Por mais de cinco meses, um clipe de um minuto no qual duas crianças moviam seus olhos sob o som de Don´t Stop The Rock, um hip hop, foi um dos vídeos mais vistos da internet. Criado pela Fallon para a Cadbury (a mesma parceria que gerou o filme Gorilla), Eyebrow Dance foi apenas uma das diversas peças criadas no Reino Unido, junto com a Dança de T-Mobile, Rollerbabies da Evian e a Sheep Led da Samsung, que dominaram o ranking de vídeos virais de AdAge (confira os vídeos citados abaixo).

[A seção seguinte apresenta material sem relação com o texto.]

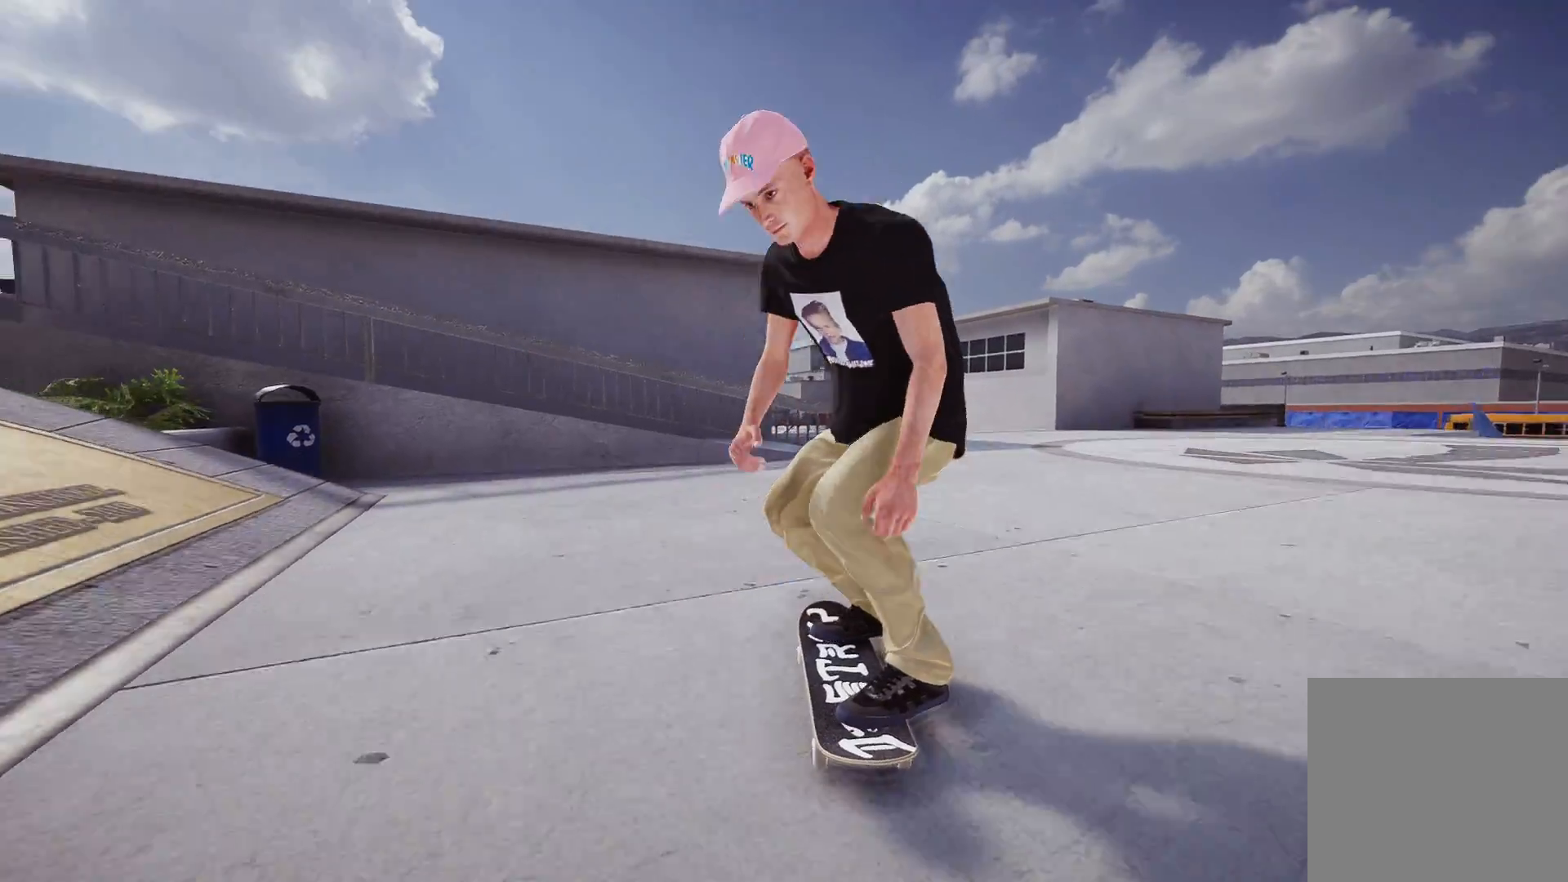
{"buttons": ["R2"], "left_stick": "center", "right_stick": "center", "events": []}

A coincidência traz a questão: Por que o Reino Unido é pródigo em produzir este tipo de publicidade? Para além de respostas manjadas como inserir o comercial na hora e no canal certos, a mais correta é que que no centro de tudo há uma ideia criativa forte.

"Essas campanhas têm tido muita repercussão", afirma Scott Button, fundador e CEO da Unruly Media, responsável pelas campanhas de T-Mobile e Evian. "Você pode pagar para chega a 1 ou 2 milhões de audiência, mas além disso você precisa ter conteúdo com força emotiva para conectar com o usuário final", completa.

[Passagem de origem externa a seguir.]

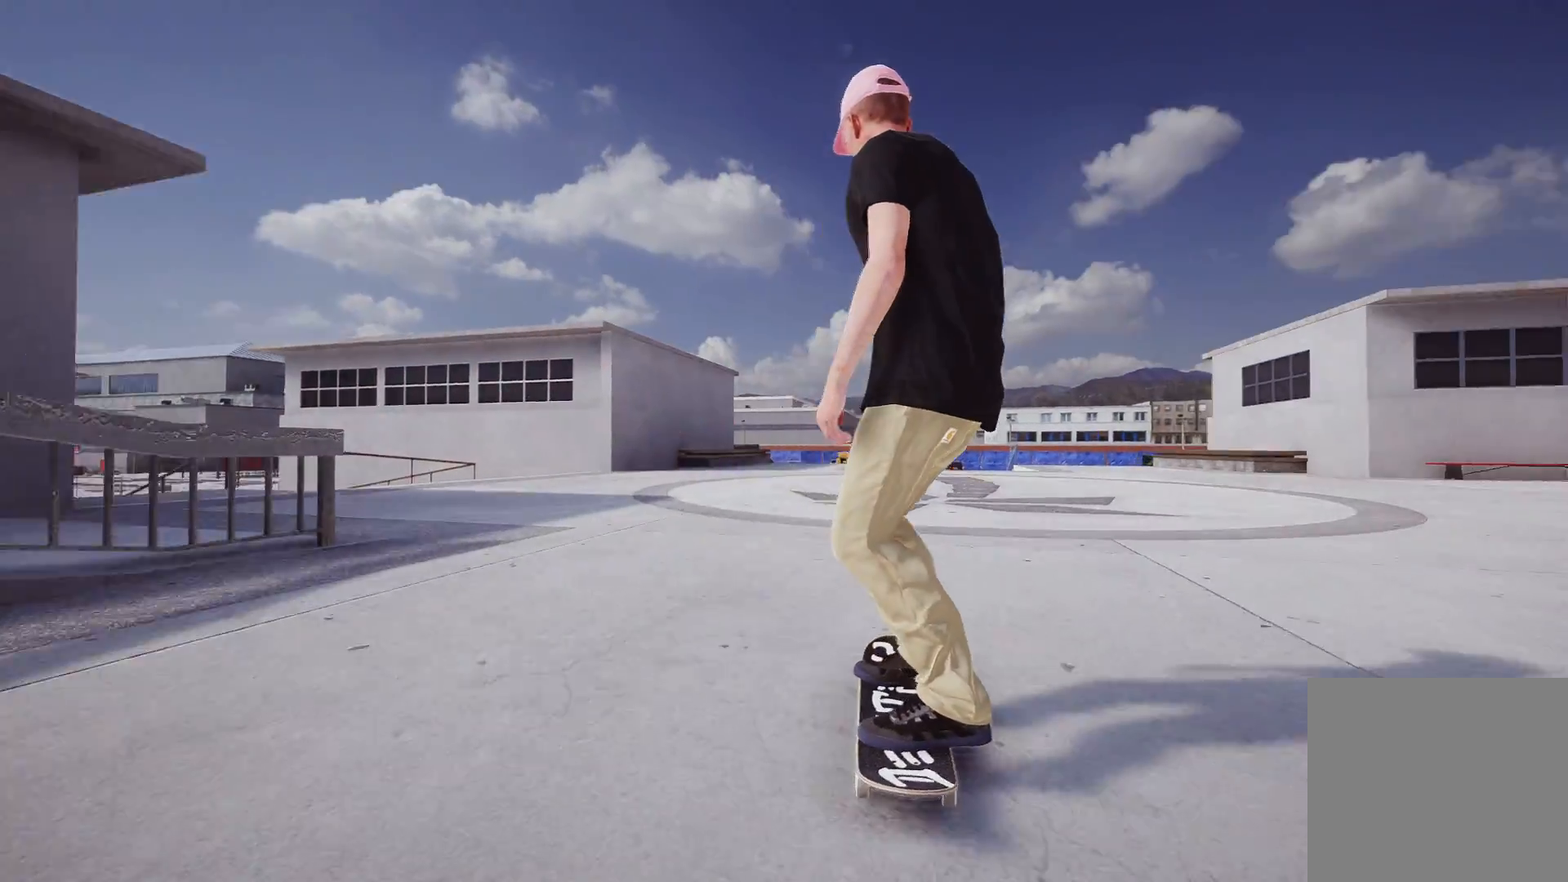
{"buttons": [], "left_stick": "down", "right_stick": "center", "events": [[267, "Y", "down"], [367, "Y", "up"], [483, "left_stick", "down"]]}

Os britânicos têm se especializado em criar publicidade que engaja o público em outros meios. Nesse aspecto, aparecem crianças e animais, bem como ações coletivas aparentemente impossíveis de se orquestrar, como Dance, de T-Mobile, no qual dezenas de pessoas dançaram em uma estação de trem de Liverpool. Uma reação comum a esses anúncios é questionar se isso é real. Como eles fizeram isso?

Para Chris Willingham, sócio da Fallon, todas essas peças engajam, com um apelo amplo. "Todos, desde crianças no playground até avôs se conectaram com Eyebrows, mas o que realmente chama a atenção é o nível de interatividade, já que houve centenas de remixes que mantiveram as pessoas envolvidas com a ideia", afirmou.

Para Toni Smith, diretor gerente da Viral Factory, que criou o vídeo Sheep, da Samsung, mesmo que essas campanhas não sejam voltadas para o mercado norte-americano, elas acabam repercutindo por lá, já que, para ele, "popularidade tem a ver com criatividade, e não distribuição".

Kate Stanners, diretora-executiva de criação da Saatchi&Saatchi, que criou o comercial da T-Mobile, afirma que esses virais são divertidos e alegres. "É um pouco de diversão que te faz sentir mais feliz e dá a sensação de que é bom ser um humano".

E apesar da pouca aparição das marcas nesses virais, eles podem ter grandes efeitos sobre as vendas. A T-Mobile as ampliou em 25% no Reino Unido, mesmo diante da recessão e segundo o sócio da Saatchi&Saatchi Paul Silburn a campanha melhorou a percepção da marca.

As vendas de Cadbury aumentaram 9,7% graças ao sucesso de Gorilla, e cresceram ainda mais, 11,4%, depois de Eyebrows.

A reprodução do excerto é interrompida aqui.